Par un mémoire en défense enregistré le 22 janvier 2026, le département des Hauts-de-Seine conclut au rejet de la requête et à ce qu’une somme de 1 500 euros soit mise à la charge de la société Courrier Plus au titre de l’article L. 761-1 du code de justice administrative.
Il fait valoir que :
- l’article 3 du règlement de la consultation prévoit que les candidats sont invités à alerter l’acheteur public sur d’éventuelles erreurs matérielles » ; or, cette erreur dans le DQE n’a été relevé par aucun candidat et la société Courrier Plus n’a relevé cette anomalie qu’après le rejet de son offre, alors qu’il appartenait à cette dernière de porter cette information à la connaissance du pouvoir adjudicateur pendant la phase de publicité ; par ailleurs, si la société prétend que le règlement de la consultation obligeait le département à recalculer le montant de l’offre issu du DQE, le point du règlement de la consultation dont elle se prévaut n’avait vocation à s’appliquer que lorsqu’il est avéré que les éléments du BPU ont été incorrectement reportés dans le DQE ; ainsi, ce ne serait que dans l’hypothèse où le pouvoir adjudicateur serait informée d’une erreur matérielle que la rectification ainsi prévue aurait vocation à s’appliquer ;
- la procédure de correction d’erreur purement matérielle affectant les offres ne constitue qu’une faculté ; dès lors, la requérante ne saurait se prévaloir de ce que le département n’a pas demandé à tous les soumissionnaires de rectifier leurs offres puisqu’aucune n’a été déclarée irrégulière en raison des mentions portées dans le DQE et que l’ambiguïté qui résultait de ce document était commune à tous ; en effet, l’ensemble des offres a été analysé sur la base du même DQE, de sorte que l’erreur n’a pas été décisive dans l’attribution du lot n° 2 à la société TCS ; de surcroît, l’analyse du critère prix a été effectuée à partir du total HT du DQE privant ainsi l’argument de la société Courrier Plus de tout fondement ;
- l’analyse du critère prix présente un caractère valide ; en effet, cette analyse du prix s’est fondée sur le total HT du DQE, ce qui est légal du fait de l’uniformité du régime fiscal des quatre candidats, tous soumis à la TVA ; par ailleurs, la plupart des prix du DQE ne sont pas soumis à la TVA ; en outre, il est à noter que le taux de 2 000 % est également présent sur le DQE de la société TCS, de sorte qu’aucune rupture d’égalité de traitement entre les candidats ne saurait être reprochée ; ainsi, à supposer que les formules automatiques du fichier Excel aient dû être corrigées, celles-ci sont cantonnées aux lignes des prix soumis à la TVA ; ainsi, en appliquant un taux de 20% aux prestations soumises à la TVA, à supposer que l’offre de la société requérante s’élève à 2 108 080, 80 euros TTC, en appliquant la même méthode de correction à l’offre de la société TCS Groupe Sterne, son offre serait alors de 1 760 913, 02 euros TTC ; ainsi, l’écarte avec les notes attribuées est minime et ne change pas le résultat final, la société attributaire obtenant toujours une note plus élevée sur le critère prix ; dès lors, le mode de calcul qu’elle a retenu n’a pas lésé la société Courrier Plus.
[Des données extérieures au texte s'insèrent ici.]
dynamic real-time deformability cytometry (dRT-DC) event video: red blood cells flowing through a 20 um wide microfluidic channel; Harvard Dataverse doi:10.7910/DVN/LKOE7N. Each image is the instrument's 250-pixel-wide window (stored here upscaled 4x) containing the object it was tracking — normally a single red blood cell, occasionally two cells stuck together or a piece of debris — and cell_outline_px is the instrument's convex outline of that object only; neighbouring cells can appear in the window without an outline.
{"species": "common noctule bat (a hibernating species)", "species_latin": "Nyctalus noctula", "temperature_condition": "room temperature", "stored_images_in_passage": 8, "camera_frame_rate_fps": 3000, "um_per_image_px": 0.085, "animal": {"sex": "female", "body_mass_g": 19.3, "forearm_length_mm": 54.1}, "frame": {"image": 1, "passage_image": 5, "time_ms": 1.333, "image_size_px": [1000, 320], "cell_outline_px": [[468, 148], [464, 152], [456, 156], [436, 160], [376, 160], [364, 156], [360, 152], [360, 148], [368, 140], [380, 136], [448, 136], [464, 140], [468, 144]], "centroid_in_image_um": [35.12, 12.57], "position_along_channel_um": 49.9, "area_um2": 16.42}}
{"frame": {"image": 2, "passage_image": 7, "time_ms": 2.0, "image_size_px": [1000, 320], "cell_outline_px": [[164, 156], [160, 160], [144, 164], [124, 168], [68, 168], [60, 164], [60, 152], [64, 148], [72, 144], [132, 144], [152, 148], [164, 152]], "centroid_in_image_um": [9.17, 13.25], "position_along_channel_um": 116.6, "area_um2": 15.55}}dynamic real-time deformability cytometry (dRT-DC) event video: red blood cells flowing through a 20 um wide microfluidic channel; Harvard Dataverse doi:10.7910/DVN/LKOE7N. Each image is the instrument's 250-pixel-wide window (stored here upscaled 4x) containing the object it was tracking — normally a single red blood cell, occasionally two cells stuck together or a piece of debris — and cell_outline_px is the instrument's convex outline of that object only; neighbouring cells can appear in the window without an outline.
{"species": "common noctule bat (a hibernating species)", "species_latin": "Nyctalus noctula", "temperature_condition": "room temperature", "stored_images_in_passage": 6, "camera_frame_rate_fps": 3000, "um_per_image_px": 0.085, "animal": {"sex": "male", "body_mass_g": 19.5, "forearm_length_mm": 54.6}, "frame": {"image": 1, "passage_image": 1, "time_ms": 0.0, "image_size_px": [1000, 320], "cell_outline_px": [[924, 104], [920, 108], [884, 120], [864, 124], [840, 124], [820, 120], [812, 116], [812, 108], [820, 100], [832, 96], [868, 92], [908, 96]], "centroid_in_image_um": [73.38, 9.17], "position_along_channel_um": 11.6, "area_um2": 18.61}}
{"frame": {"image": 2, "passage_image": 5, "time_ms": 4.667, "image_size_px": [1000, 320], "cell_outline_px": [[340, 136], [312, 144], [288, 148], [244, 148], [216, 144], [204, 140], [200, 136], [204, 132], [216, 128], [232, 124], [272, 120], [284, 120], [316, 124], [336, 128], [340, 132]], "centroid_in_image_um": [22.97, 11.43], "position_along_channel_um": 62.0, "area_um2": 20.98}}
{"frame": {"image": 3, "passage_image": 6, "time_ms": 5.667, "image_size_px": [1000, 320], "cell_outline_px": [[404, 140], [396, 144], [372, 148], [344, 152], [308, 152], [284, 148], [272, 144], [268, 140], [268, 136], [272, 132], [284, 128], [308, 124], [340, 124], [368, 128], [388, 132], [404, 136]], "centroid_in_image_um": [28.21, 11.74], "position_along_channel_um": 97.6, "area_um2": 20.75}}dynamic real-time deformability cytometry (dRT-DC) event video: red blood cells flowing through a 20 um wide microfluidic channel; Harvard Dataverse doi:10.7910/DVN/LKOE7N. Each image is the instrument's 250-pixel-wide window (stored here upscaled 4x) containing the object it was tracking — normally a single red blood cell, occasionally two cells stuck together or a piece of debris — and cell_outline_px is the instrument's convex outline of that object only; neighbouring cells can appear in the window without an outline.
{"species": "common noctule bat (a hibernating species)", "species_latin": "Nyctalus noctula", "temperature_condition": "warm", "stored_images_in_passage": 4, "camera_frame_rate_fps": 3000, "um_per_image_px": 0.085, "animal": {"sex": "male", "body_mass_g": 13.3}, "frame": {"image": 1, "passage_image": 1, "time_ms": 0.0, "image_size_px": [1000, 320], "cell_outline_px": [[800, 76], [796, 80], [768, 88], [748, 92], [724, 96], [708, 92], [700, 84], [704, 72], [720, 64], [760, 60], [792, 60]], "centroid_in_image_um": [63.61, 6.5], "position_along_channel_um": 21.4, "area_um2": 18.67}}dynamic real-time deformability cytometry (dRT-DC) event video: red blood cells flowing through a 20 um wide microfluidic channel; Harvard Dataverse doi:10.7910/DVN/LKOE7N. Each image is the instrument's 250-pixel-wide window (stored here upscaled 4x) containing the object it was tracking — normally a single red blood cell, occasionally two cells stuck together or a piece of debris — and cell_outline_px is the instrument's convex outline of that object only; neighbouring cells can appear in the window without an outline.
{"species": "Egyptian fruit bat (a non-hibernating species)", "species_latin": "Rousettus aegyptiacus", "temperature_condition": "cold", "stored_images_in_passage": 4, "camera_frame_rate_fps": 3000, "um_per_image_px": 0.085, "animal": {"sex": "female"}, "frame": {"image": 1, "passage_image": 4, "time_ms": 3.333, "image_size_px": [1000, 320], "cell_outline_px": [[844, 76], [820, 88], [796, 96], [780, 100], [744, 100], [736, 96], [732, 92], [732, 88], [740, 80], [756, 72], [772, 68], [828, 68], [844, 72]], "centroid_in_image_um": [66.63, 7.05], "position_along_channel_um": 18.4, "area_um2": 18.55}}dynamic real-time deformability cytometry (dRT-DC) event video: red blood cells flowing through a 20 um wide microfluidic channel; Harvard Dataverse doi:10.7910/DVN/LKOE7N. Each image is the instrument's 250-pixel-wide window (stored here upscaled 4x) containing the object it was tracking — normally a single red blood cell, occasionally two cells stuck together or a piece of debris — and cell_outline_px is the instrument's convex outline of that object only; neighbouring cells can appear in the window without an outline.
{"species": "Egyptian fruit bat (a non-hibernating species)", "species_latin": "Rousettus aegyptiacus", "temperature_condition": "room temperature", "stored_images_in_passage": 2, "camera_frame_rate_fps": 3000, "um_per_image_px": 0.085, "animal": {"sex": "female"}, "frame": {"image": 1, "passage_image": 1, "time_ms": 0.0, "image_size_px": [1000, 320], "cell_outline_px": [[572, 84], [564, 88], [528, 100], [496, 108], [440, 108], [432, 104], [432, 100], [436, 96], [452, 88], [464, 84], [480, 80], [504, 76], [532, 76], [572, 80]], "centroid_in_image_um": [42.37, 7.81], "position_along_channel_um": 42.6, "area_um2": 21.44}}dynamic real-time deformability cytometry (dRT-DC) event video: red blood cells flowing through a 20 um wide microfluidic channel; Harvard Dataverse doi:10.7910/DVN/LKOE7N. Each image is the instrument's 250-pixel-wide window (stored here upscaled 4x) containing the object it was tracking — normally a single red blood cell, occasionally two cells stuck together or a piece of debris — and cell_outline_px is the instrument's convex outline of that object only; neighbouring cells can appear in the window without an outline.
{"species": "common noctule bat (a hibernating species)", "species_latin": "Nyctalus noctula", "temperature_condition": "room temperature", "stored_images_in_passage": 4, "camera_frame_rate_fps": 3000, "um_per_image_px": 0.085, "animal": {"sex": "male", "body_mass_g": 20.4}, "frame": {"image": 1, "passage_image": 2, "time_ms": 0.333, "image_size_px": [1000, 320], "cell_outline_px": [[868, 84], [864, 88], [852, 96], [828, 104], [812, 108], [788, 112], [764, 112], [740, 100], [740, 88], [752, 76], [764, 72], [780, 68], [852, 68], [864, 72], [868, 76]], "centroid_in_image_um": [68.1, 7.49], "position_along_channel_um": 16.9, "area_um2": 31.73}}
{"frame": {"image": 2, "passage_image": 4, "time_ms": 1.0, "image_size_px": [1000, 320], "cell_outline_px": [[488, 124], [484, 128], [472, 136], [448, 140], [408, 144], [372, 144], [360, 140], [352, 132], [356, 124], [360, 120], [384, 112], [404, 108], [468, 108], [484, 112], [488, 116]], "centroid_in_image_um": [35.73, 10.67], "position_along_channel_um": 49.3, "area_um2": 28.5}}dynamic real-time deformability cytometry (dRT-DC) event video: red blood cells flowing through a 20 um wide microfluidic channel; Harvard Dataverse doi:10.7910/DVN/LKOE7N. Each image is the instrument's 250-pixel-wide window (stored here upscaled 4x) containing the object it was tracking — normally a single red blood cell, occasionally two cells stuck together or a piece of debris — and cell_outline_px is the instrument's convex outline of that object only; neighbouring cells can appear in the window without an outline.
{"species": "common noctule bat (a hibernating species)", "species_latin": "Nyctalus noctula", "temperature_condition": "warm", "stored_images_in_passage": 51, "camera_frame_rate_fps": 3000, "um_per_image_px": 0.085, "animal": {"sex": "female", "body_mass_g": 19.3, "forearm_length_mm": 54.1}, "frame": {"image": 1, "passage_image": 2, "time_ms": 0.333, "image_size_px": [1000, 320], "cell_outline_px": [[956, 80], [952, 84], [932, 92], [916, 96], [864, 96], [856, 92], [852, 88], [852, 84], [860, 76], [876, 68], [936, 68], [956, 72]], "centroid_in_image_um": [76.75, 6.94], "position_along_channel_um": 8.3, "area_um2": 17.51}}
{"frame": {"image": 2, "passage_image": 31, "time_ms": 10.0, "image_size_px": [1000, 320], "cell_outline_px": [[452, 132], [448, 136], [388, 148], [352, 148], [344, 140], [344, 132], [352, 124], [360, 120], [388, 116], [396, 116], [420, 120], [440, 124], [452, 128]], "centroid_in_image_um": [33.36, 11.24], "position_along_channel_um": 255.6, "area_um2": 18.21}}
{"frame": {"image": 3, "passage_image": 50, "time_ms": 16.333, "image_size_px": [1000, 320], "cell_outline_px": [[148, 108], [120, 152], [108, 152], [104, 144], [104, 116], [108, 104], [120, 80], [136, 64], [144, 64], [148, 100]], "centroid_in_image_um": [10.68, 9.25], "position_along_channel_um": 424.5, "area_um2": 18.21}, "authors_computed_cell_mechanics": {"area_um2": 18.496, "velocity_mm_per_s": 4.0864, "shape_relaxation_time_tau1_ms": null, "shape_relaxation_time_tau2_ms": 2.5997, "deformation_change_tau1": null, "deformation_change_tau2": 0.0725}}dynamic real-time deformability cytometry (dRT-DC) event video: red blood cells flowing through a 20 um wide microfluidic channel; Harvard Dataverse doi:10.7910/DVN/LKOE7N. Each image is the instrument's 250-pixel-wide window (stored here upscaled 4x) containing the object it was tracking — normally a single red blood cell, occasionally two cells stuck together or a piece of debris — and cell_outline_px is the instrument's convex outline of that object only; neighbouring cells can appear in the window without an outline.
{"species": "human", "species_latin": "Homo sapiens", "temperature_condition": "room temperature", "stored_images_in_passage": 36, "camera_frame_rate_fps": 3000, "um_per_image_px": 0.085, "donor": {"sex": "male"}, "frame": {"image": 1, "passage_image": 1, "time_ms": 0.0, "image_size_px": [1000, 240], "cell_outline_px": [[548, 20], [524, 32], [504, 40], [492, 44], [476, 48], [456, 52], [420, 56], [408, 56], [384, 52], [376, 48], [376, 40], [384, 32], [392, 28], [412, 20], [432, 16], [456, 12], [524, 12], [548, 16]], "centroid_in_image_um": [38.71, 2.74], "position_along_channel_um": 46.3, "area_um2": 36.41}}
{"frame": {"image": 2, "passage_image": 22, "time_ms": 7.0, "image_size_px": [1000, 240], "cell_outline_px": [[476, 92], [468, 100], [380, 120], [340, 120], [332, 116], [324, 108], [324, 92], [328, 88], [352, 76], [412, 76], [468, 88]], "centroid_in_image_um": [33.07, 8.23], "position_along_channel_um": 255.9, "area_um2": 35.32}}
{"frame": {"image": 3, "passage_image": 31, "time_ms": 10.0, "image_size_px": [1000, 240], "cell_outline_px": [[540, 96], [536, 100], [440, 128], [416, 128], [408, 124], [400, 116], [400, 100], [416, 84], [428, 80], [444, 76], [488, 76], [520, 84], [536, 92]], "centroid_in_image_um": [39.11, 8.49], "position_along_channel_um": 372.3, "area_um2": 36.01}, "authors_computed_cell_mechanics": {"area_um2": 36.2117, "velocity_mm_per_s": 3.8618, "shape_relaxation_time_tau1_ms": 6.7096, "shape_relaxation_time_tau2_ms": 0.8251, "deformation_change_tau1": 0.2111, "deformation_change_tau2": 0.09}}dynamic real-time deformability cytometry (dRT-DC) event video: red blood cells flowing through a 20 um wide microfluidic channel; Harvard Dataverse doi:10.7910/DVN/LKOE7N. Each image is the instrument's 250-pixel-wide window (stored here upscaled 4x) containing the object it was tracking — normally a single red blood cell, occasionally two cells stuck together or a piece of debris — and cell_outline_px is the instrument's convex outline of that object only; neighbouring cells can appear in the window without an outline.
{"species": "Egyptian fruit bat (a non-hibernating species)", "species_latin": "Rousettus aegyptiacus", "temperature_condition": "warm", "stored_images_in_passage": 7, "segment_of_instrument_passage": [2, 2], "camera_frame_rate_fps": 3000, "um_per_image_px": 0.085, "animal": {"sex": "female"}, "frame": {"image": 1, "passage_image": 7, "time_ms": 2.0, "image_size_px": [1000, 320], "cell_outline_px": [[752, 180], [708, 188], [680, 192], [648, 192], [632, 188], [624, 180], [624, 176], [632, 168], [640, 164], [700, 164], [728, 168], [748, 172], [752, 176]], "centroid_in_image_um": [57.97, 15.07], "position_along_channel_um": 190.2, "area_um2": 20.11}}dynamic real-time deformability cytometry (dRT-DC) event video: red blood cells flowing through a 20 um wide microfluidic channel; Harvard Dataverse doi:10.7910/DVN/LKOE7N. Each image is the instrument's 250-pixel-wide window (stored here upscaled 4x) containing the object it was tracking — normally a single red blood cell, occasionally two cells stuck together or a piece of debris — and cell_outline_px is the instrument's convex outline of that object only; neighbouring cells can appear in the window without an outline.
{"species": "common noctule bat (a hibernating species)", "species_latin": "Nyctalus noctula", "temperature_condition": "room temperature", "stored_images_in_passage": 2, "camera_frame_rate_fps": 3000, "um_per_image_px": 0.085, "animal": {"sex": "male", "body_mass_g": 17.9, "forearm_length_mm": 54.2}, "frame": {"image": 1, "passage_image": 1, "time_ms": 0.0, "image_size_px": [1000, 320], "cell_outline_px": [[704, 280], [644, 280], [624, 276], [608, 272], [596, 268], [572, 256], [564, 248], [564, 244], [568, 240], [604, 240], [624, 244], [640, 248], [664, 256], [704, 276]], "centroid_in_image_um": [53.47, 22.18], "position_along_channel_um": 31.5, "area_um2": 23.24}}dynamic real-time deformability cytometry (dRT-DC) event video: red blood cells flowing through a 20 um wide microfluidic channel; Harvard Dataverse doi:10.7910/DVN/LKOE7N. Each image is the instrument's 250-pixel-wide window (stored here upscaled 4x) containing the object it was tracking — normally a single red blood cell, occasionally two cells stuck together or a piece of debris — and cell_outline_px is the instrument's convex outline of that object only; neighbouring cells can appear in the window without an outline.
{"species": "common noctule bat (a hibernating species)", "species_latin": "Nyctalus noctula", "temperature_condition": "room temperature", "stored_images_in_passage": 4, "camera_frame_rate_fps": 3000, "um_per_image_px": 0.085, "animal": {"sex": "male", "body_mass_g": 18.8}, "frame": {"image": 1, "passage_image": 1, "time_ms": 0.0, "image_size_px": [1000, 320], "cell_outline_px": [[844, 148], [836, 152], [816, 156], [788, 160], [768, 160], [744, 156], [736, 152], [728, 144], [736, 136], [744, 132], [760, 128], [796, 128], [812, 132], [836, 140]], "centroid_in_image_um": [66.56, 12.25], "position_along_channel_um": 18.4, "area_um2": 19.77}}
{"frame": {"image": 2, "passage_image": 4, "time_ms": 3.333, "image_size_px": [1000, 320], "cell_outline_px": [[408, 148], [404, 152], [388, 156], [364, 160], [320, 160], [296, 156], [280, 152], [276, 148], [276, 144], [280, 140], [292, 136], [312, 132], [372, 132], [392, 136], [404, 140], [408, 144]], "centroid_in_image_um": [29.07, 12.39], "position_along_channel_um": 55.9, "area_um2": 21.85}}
Par un mémoire enregistré le 22 janvier 2026 et communiqué, la société par actions simplifiées TCS Groupe Sterne doit être regardée comme concluant au rejet de la requête. Elle fait valoir que le taux de TVA applicable est correctement intégré et validé, et respecte les règles internes en matière de conformité fiscale et contractuelle. Elle ajoute qu’elle confirme son offre ainsi que la pleine capacité du groupe STERNE à exécuter le marché dans les meilleurs délais, en mobilisant ses équipes et ses ressources conformément aux exigences du dossier.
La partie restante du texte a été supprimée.